I was getting a bit hungry after all the walking and picture taking, so I headed towards the main plazas knowing that was where many of the restaurants were. The route there took me along the grand Segovia wall, or at least the south part of it. The path took me to one of the large gates, Puerta de San Andrés, and a section of the wall where homes were built on top of it. That makes for very tall structures but also offers amazing views. I didn’t recognize that this was the Jewish Quarter until I came across a symbol in the stones steps which made the lightbulb go off in my head. In the good old days of physical maps I probably would have marked something down and it would have been easy to remember all the cool things I was supposed to have visited but since I was playing “lost” and trying to not constantly look at my phone, I was forced to live with my short memory. Oops. That said, my battery was running quite low after the ridiculous number of photos I had taken. I was very glad I have become more conscientious about carrying my external battery charger and had something to juice up my phone while I had a late meal at a restaurant close to the aqueduct. The wind had picked up and I still had a bit of time before my train back to Madrid so I rested a bit and then explored the commercial area of Segovia Old Town, a wide avenue, aptly named Avenida Acueducto. This area was full of restaurants and fancy shops, and from almost every angle you could see the aqueduct itself.

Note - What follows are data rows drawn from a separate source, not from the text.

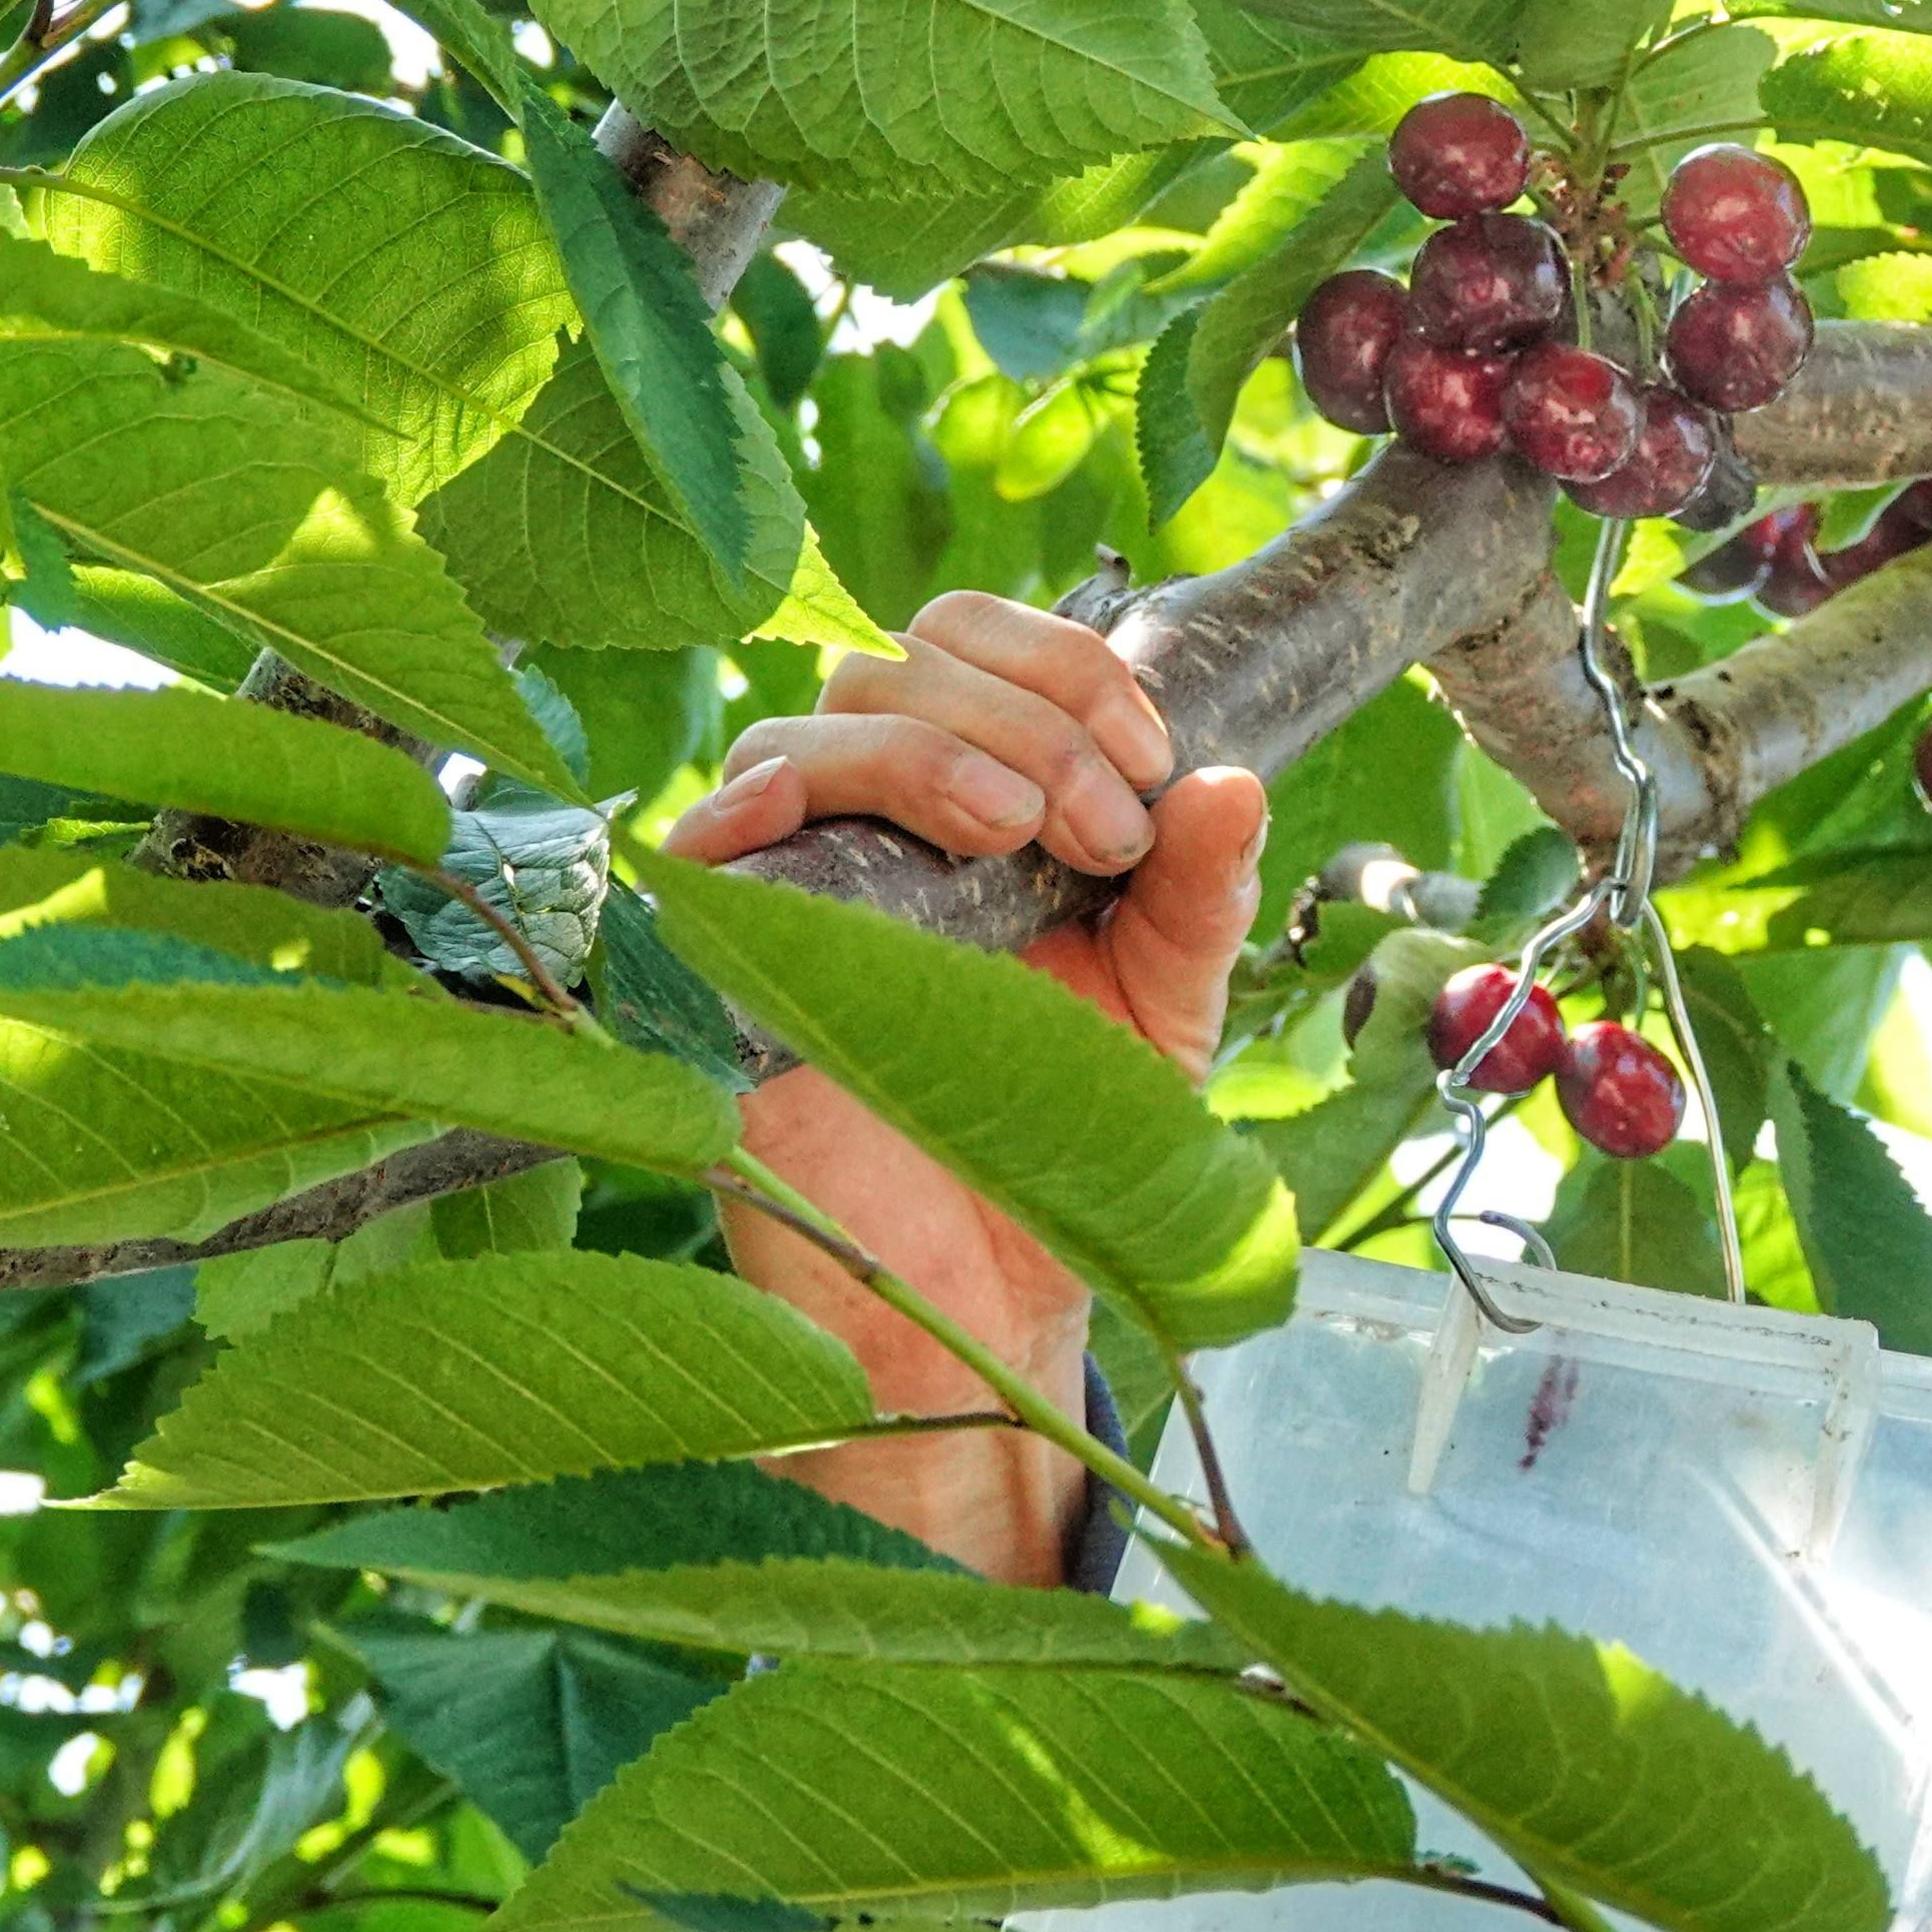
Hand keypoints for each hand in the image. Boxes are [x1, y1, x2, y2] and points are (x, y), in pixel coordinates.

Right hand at [673, 592, 1267, 1583]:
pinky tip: (829, 821)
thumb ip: (1198, 889)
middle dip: (1021, 718)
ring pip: (804, 731)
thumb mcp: (1167, 1000)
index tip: (1151, 762)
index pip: (977, 640)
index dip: (1064, 667)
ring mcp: (792, 883)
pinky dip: (759, 803)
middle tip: (1100, 832)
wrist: (1003, 1291)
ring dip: (927, 752)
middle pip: (896, 661)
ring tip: (1020, 836)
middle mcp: (873, 819)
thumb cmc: (1075, 1133)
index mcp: (979, 793)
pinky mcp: (722, 963)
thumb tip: (1232, 777)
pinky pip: (700, 840)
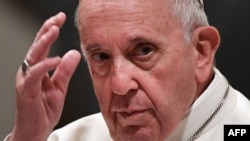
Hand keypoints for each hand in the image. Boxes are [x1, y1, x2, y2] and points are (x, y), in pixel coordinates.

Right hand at [9, 12, 80, 140]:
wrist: (35, 131)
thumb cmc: (44, 110)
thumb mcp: (59, 87)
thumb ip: (65, 70)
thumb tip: (73, 53)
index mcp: (37, 69)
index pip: (43, 45)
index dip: (51, 30)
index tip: (60, 18)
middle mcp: (29, 71)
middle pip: (37, 46)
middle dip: (47, 29)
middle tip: (57, 18)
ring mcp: (26, 80)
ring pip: (34, 56)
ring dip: (44, 41)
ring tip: (54, 29)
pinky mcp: (27, 90)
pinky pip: (35, 74)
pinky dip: (45, 65)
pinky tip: (56, 58)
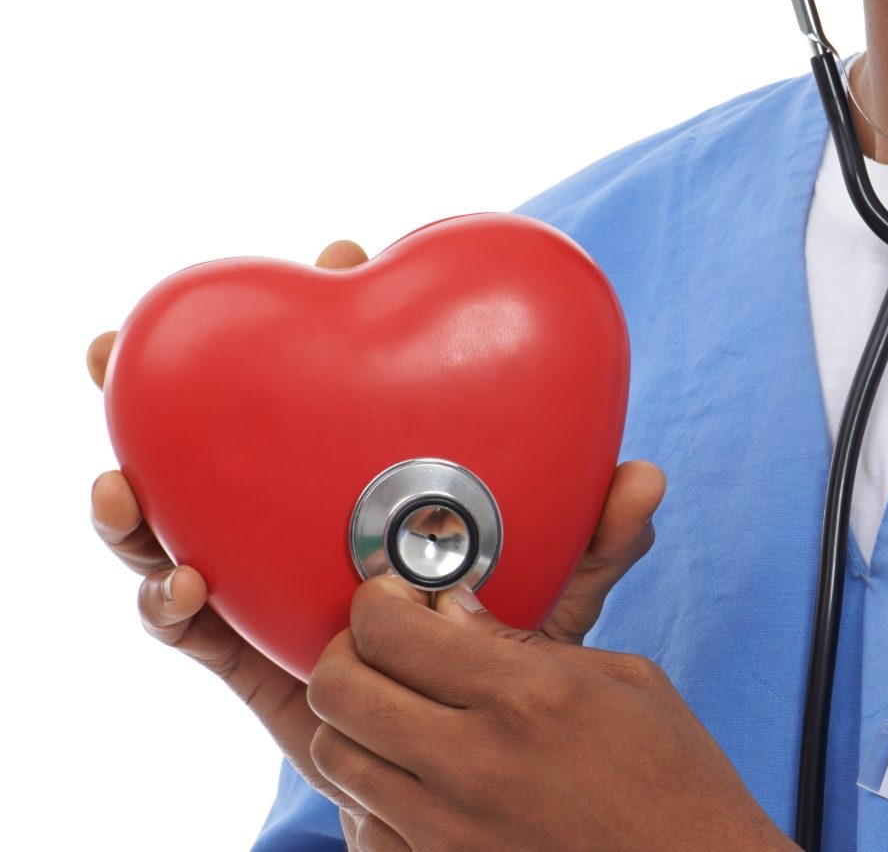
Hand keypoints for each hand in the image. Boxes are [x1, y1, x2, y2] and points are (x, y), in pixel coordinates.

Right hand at [86, 239, 667, 844]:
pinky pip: (185, 621)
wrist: (468, 757)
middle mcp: (308, 509)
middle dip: (176, 381)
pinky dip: (165, 600)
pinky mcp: (243, 645)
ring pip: (178, 518)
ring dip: (135, 495)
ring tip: (117, 486)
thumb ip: (598, 542)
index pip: (348, 375)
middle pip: (231, 432)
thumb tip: (644, 479)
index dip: (337, 310)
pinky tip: (182, 583)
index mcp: (374, 473)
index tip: (342, 255)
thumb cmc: (506, 651)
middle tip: (117, 342)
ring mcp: (265, 571)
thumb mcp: (561, 594)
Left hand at [305, 579, 791, 851]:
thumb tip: (451, 612)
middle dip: (347, 652)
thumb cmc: (676, 782)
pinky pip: (362, 820)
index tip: (394, 598)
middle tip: (377, 645)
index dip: (379, 601)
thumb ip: (528, 646)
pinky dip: (370, 786)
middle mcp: (477, 764)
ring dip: (352, 720)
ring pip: (336, 755)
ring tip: (391, 707)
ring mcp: (450, 830)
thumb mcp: (625, 684)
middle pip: (340, 688)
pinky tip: (409, 769)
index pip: (392, 630)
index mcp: (531, 698)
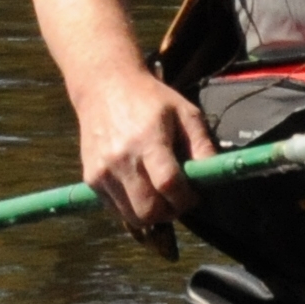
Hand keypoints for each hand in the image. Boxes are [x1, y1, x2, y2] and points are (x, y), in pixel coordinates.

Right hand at [75, 67, 215, 255]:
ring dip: (153, 214)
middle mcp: (121, 158)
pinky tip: (142, 190)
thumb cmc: (150, 100)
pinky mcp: (91, 178)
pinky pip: (116, 210)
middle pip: (149, 209)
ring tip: (162, 197)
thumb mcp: (185, 112)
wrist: (105, 87)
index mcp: (148, 139)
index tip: (195, 196)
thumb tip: (213, 176)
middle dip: (171, 212)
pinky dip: (133, 208)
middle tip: (180, 201)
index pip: (168, 183)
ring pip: (132, 216)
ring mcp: (102, 171)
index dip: (187, 198)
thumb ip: (202, 145)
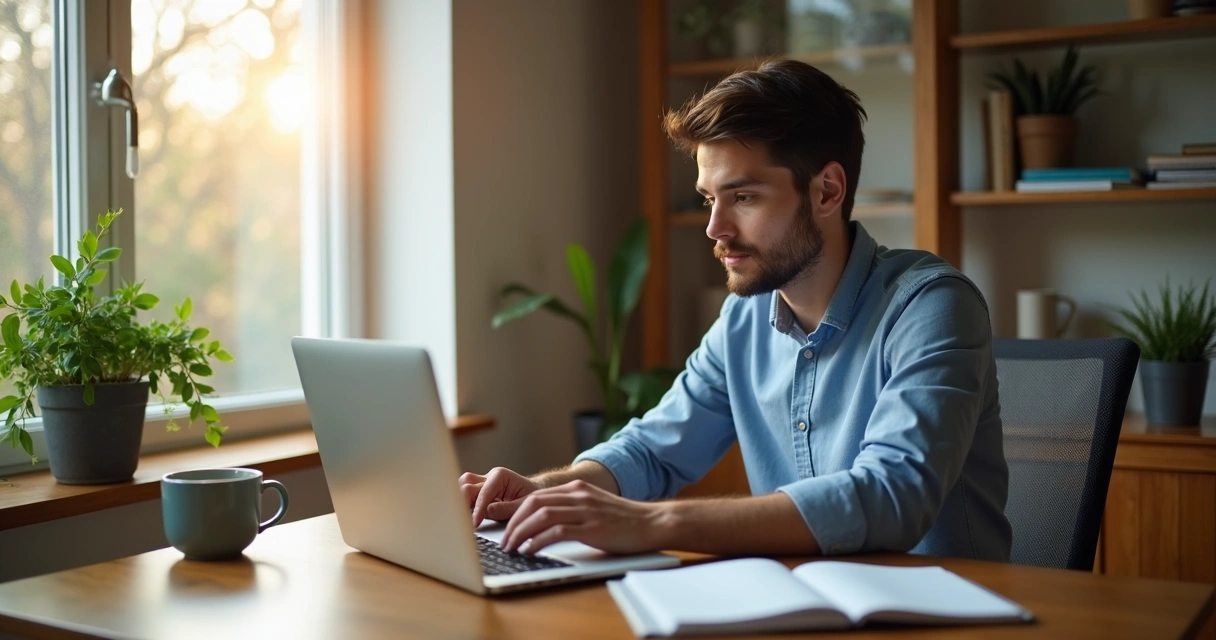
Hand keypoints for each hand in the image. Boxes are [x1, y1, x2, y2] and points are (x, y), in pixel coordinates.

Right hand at [460, 467, 541, 527]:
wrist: (535, 494)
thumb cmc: (531, 496)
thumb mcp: (523, 505)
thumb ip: (505, 509)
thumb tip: (486, 511)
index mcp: (500, 476)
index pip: (483, 493)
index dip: (478, 509)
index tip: (475, 523)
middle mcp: (488, 477)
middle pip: (466, 484)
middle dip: (464, 501)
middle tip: (466, 518)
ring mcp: (482, 483)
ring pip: (462, 485)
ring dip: (461, 500)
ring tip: (466, 516)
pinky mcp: (479, 492)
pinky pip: (466, 494)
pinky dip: (464, 504)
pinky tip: (467, 516)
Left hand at [501, 480, 664, 554]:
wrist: (653, 522)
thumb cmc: (625, 521)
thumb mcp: (595, 507)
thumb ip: (573, 509)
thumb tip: (545, 524)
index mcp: (577, 489)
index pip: (536, 496)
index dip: (515, 512)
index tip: (505, 528)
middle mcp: (579, 496)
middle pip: (533, 504)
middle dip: (513, 523)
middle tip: (504, 542)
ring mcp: (586, 510)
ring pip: (541, 516)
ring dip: (521, 532)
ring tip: (512, 548)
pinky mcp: (593, 528)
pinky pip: (558, 531)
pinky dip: (539, 541)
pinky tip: (531, 551)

Living on the edge (of a city wall)

Drawn to it like moth to a flame, I gave up window shopping and returned to the main plaza. I still had a little time before the bus going back to the train station was due to arrive so other than taking a whole bunch more photos, I walked up the hill overlooking the aqueduct and found a bench where I could read my book while feasting my eyes on the views all around. It made me think how beautiful this city is and how I honestly wished it were closer to a sea just so I could put it on my very short list of places I’d like to live. As it is, once again, I had to make a promise to myself that I will come back and take another thousand pictures because it really is so worth it. I absolutely loved Segovia and you will too.